##### Data listing
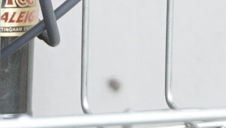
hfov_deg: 5.2
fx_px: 2482
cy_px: 78
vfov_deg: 2.9
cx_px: 116
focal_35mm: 414
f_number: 5.6
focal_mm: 38
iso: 200
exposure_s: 1/40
##########
= Job =
The data must be reproduced exactly, and no picture may appear in the copy.

= Response for this exercise =
hfov_deg: 5.2
fx_px: 2482
cy_px: 78
vfov_deg: 2.9
cx_px: 116
focal_35mm: 414
f_number: 5.6
focal_mm: 38
iso: 200
exposure_s: 1/40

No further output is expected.